From the data, return each line holding the word "relative".

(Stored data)
######

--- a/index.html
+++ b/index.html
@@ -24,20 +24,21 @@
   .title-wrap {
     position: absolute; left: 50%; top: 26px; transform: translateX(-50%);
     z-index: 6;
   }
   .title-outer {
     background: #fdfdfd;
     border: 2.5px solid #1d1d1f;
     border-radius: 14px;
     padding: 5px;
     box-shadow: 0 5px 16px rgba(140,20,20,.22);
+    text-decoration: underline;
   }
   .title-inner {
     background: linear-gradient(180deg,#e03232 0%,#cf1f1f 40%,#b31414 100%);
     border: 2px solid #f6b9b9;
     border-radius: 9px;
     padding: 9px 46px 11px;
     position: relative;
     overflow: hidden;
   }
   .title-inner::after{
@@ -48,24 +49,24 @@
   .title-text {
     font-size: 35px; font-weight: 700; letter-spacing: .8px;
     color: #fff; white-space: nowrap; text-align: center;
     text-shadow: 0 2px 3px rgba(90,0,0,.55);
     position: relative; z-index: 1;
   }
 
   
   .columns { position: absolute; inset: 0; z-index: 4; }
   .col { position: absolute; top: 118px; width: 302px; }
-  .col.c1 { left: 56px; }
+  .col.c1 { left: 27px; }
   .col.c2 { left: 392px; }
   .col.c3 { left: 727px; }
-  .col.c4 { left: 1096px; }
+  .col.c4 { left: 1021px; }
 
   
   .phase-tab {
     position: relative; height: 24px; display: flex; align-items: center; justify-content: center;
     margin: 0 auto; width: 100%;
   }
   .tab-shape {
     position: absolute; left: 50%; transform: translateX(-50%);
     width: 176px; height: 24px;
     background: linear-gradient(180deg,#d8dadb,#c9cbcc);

######

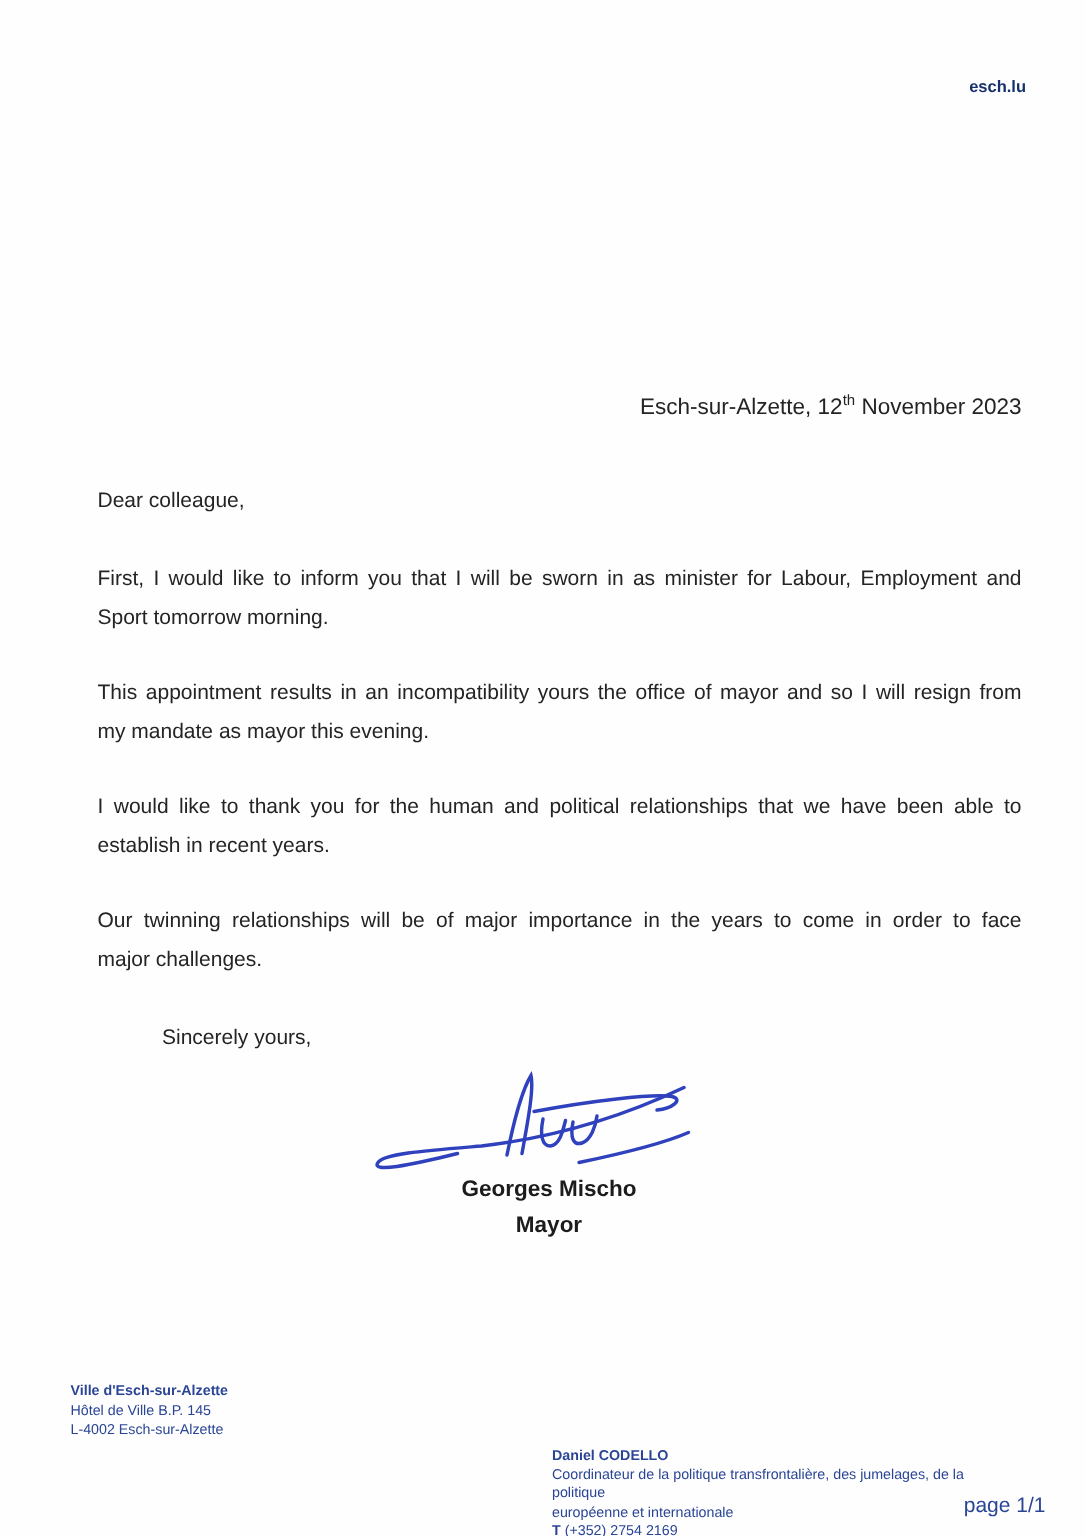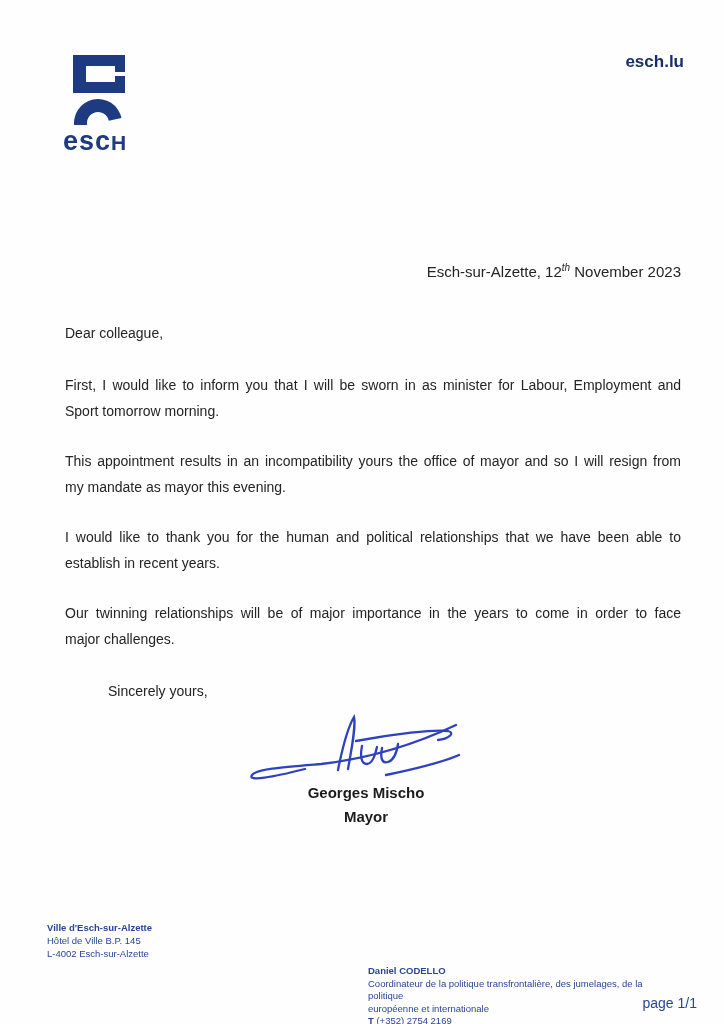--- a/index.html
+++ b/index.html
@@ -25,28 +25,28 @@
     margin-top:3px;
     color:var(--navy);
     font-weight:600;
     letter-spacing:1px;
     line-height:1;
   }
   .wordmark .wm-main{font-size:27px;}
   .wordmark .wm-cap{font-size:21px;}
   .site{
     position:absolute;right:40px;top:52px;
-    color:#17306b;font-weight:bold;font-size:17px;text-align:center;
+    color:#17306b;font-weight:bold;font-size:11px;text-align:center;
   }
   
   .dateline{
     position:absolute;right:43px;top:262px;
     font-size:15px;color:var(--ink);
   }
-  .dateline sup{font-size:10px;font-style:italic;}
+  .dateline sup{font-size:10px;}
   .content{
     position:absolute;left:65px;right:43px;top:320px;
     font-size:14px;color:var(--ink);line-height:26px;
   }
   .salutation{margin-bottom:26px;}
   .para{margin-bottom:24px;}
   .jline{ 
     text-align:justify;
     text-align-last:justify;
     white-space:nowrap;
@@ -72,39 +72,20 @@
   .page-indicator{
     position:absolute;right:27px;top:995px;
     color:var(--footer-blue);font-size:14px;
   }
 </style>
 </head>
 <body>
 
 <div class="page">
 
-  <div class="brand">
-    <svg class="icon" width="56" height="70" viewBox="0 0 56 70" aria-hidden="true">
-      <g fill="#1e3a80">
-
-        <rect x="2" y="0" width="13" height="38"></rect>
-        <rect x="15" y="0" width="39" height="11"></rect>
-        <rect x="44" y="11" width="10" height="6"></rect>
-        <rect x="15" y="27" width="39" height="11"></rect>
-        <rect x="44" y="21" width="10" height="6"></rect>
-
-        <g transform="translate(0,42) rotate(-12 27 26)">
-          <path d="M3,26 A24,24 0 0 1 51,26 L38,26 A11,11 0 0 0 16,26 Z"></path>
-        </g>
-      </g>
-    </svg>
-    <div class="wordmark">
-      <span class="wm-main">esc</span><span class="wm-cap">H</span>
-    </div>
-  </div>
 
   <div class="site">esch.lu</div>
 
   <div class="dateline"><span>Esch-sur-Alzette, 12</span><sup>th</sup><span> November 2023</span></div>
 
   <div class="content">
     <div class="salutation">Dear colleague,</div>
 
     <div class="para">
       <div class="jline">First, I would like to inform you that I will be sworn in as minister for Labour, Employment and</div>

######

• _Exercise result_:
     position: relative;
     position: relative; z-index: 1;
     position: relative; height: 24px; display: flex; align-items: center; justify-content: center;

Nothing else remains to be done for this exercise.